Describing Google as a “technology powerhouse”, Kalanick said Uber looks to both the technology company and to Google Ventures for the “strategic connectivity to their product initiatives alongside the expertise that comes with evangelising new technology with governments and regulatory bodies around the world”.

He spoke about Google’s product suite ranging from Google Maps to Android to self-driving vehicles.

As a result of the funding round, it seems that Google’s Drummond will be helping steer Uber and provide it with strategic advice as the start-up targets Europe and Asia.

Already, Uber has indicated its plans to go down the route of non-taxi car-sharing. Is this where the self-driving car could come in, perhaps?

The self-driving car: from technological innovation to the consumer – one day?

Google co-founders Sergey Brin and Larry Page have been working on Brin’s driverless car vision for some years now, with Google first revealing the technology in 2010.

At the time, software engineer Sebastian Thrun, who is a Google VP, entrepreneur (co-founder of Udacity) and research professor at Stanford University, wrote on the Google Blog: “Larry and Sergey founded Google because they wanted to help solve really big problems using technology.

“And one of the big problems we’re working on today is car safety and efficiency.

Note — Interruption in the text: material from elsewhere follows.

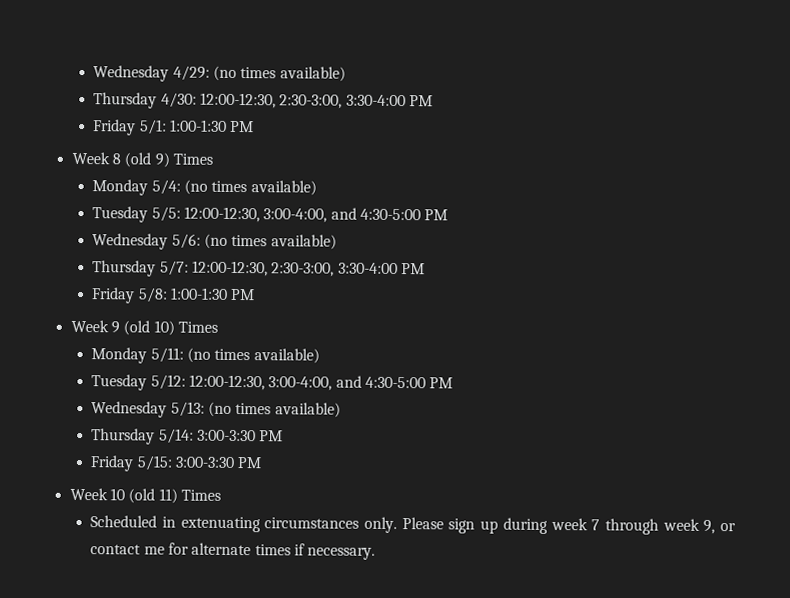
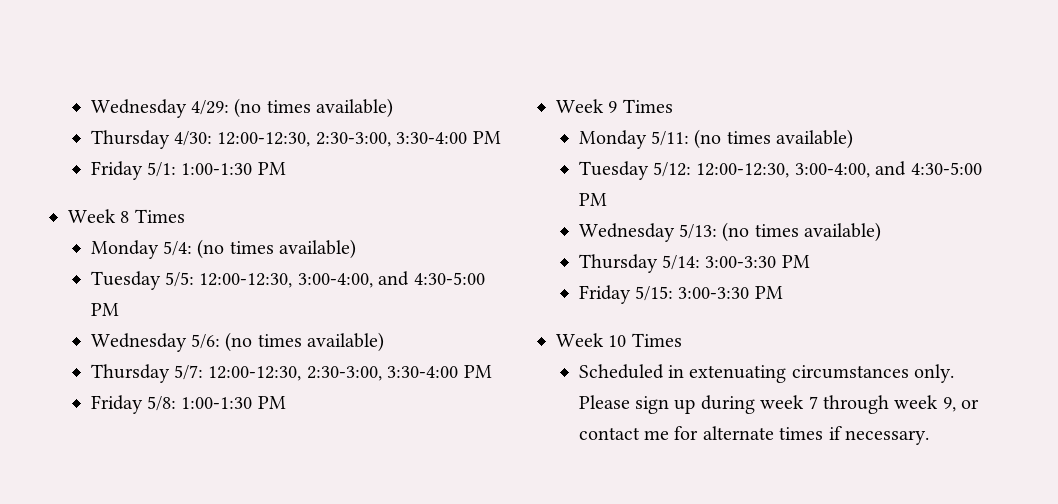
[124,152,170,168] (old 9) -> (130, 217) none
[123,320,175,336] (old 10) -> (618, 107) none
[128,488,178,504] (old 11) -> (627, 341) none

Our goal is to help prevent traffic accidents, free up people’s time and reduce carbon emissions by fundamentally changing car use,” he said.

In December 2011, Google was awarded a US patent to switch cars from human-controlled mode into driverless mode, so cars could self-drive. Google had filed for the patent earlier that year, in May 2011.

The patent filing for the Google innovation at the time alluded to how the self-driving car would feature radar sensors, artificial intelligence and GPS video cameras to allow the car to navigate through the streets.